Peggy Lee
Scandinavian-American Hall of Fame
2002 inductee
How often we criticize the encroachment of technology when it robs us of the old and familiar. However, recent advances in recorded sound have enriched our lives immensely and, at the push of a button, great performers remain with us, becoming truly immortal. One of them is the late jazz and pop singer Peggy Lee.

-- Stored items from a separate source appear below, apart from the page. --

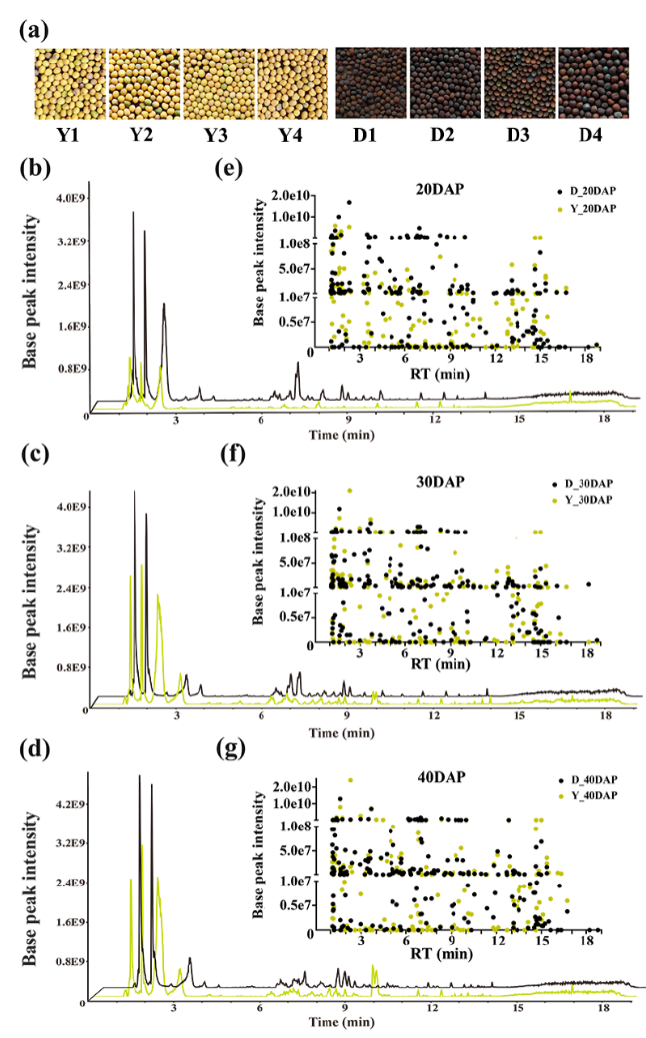
Figure 1. MS data analysis in yellow- and dark-seeded B . juncea . ( a ) Seed coat color of yellow- and dark-seeded B . juncea . ( b–d ) Base peak chromatograms of seeds under full scanning ( m / z = 100–1500) at 20, 30, and 40 days after pollination (DAP), respectively. The black and green lines indicate dark- and yellow-seeded B . juncea , respectively. ( e–g ) All of the detected compounds were generated from seeds at 20, 30, and 40 DAP, respectively. The green and black dots represent compounds from yellow- and dark-seeded B . juncea , respectively. The horizontal and vertical coordinates represent the retention times (RTs) and peak areas of the corresponding compounds,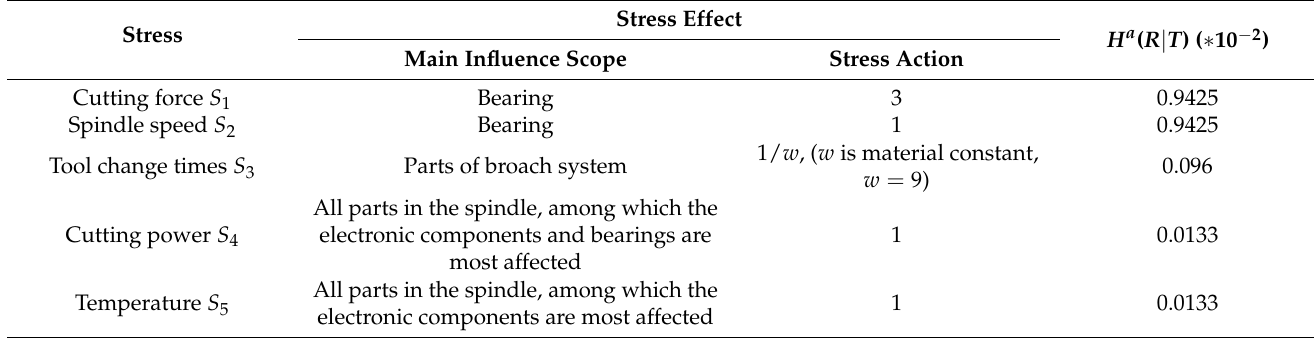
Table 7. Factors affecting the importance of stress on the motorized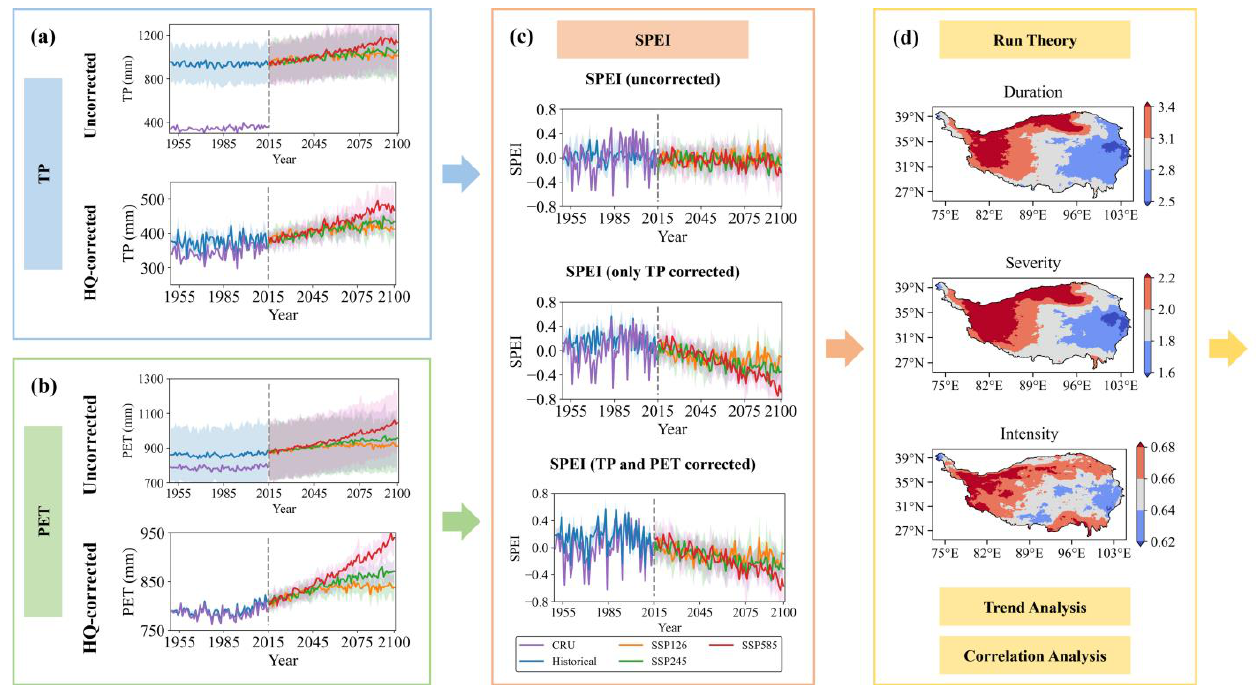
Figure 2. The overview of the proposed flowchart. ( a , b ) Change curve of annual TP and potential evapotranspiration (PET) with time before and after histogram matching-quantile mapping (HQ) correction. ( c ) Change curve of standardized precipitation evapotranspiration index (SPEI) with time before and after correction. ( d ) The research methods used in our research.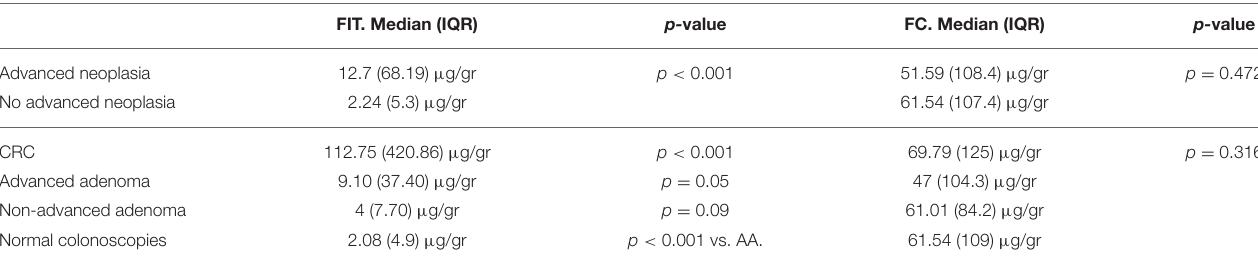
TABLE 2 | Median values of FIT and FC results in advanced neoplasia, CRC, advanced adenomas, non-advanced adenomas and normal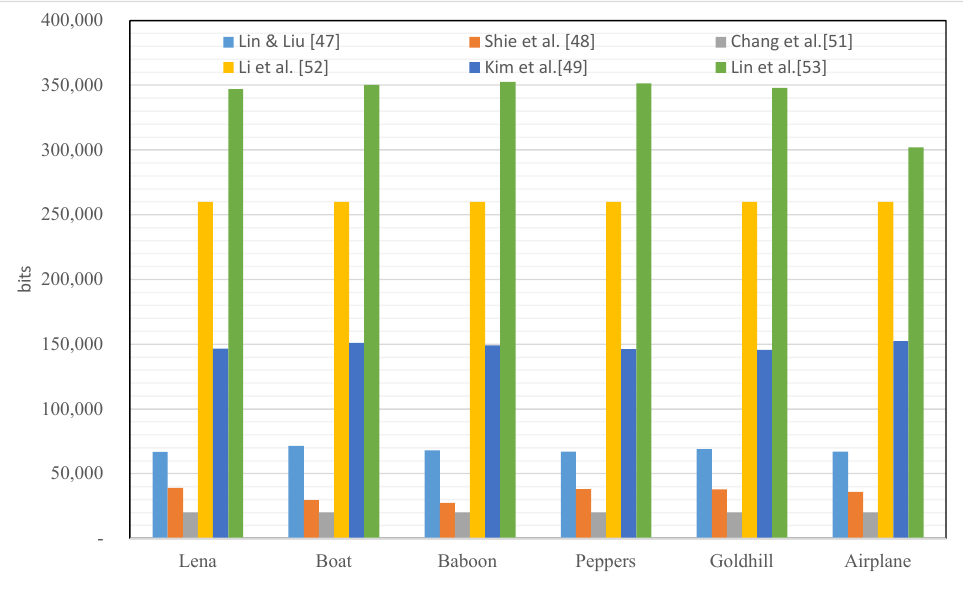
Figure 9. Comparisons of EC performance among existing RDH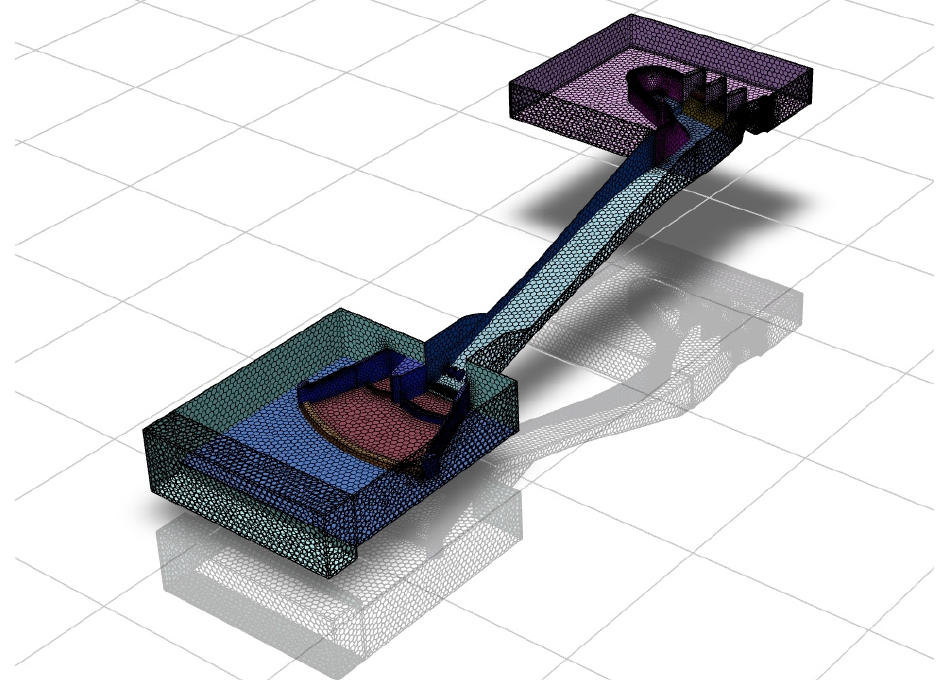
Figure 8. Computational domain for Model #2. Velocity values measured with a Pitot tube were used to validate the numerical models (Figure 9).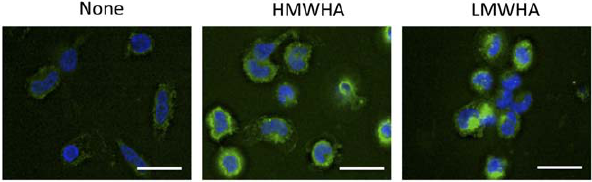
Figure 9. At 30 minutes, both LMWHA and HMWHA are internalized by monocytes. Purified human monocytes were incubated in SFM, SFM with 300 m g/ml LMWHA, or 300 m g/ml of HMWHA for 30 minutes. The PBMC were stained with biotinylated hyaluronic acid binding protein (HABP) and this was detected with streptavidin-FITC. In all panels, nuclei are stained blue with DAPI and bars are 20 m m. The figures represent one of the 3 independent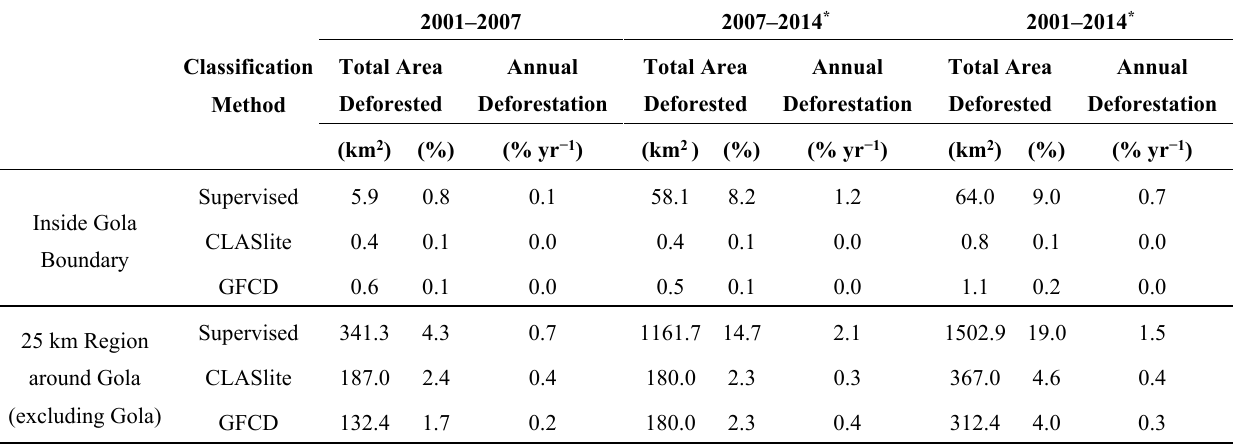
Table 3. Change statistics derived from forest cover-change maps of Gola and its surrounding 25 km region from 2001 to 2014 * resulting from three different approaches to classifying land-cover change. Total area of Gola is 710 km 2 , while the 25 km region around Gola, excluding Gola, represents an area of roughly 7900 km 2 . Values of total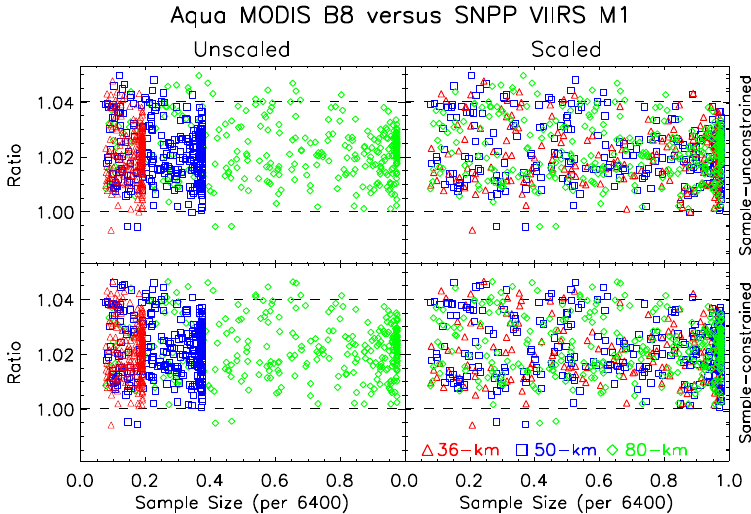
Figure 14. Ratio versus sample size for Aqua MODIS B8 versus SNPP VIIRS M1 for unscaled (top) and the scaled (top right) ratio result under the sample-unconstrained condition, and for the corresponding unscaled (bottom left) and scaled (bottom right) ratio results under the sample-constrained condition.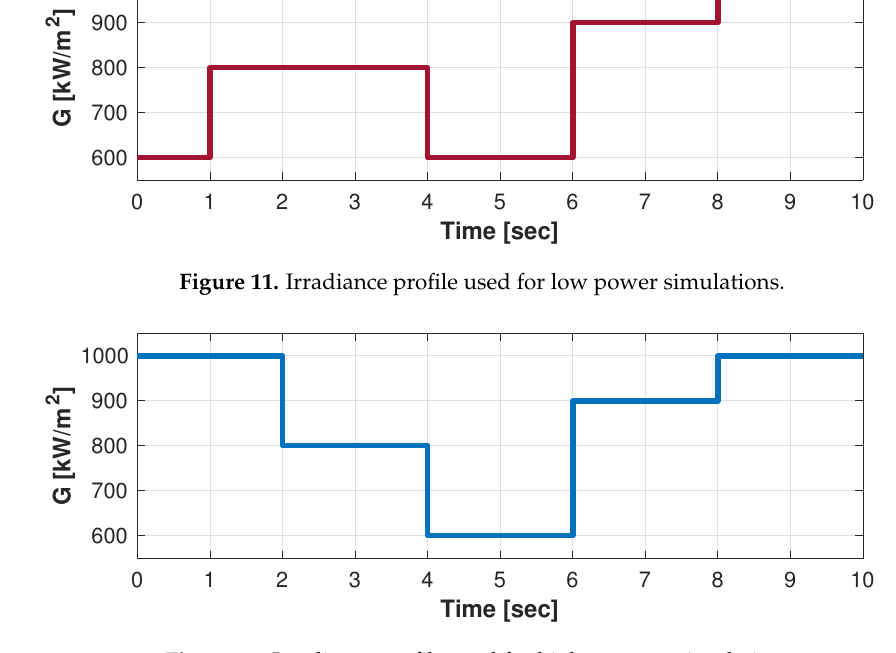
Figure 12. Irradiance profile used for higher power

The preeminent Scandinavian-American (”I’m 3/4 Norwegian and 1/4 Swedish,” she was always quick to say) Miss Lee was born Norma Egstrom, in Jamestown, North Dakota in 1920. Her talent was discovered in Chicago in 1941. Pros in the business knew immediately and, young as she was, she was soon singing with Benny Goodman’s band. Her glorious song continued until three years before her death, when a stroke in 1998 impaired both her speaking and singing voice.
The Way You Look Tonight, Fever, Is That All There Is? and Golden Earrings… these and many more are her legacy. And how she amused listeners (in her usual straight-faced manner) with Manaña and I Got It Bad and That Ain’t Good’. An extraordinary interpreter, the singing of her own songs and those of others would bring Peggy Lee 12 Grammy nominations.
Diabetes and heart disease made inroads on her health: yet, while a body may decline, in her we saw that genius does not. Her motto came from Ralph Waldo Emerson: “God will not have his work done by cowards.” Amazingly, even after double-bypass surgery in 1985 and a broken hip, this indomitable singer demonstrated her inherited Scandinavian resolve, of which she was so proud, by continuing to sing – seated in a wheelchair – still creating Peggy Lee magic.